▸ Exercise
Present each line of the records below as a Markdown table with the columns Row and Line, numbering the rows in order and omitting any blank lines.

··· Raw data

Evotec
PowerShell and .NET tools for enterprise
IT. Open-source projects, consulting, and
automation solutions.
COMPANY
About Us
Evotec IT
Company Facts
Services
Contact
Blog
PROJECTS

······

▸ Solved exercise
| Row | Line |
|---|---|
| 1 | Evotec |
| 2 | PowerShell and .NET tools for enterprise |
| 3 | IT. Open-source projects, consulting, and |
| 4 | automation solutions. |
| 5 | COMPANY |
| 6 | About Us |
| 7 | Evotec IT |
| 8 | Company Facts |
| 9 | Services |
| 10 | Contact |
| 11 | Blog |
| 12 | PROJECTS |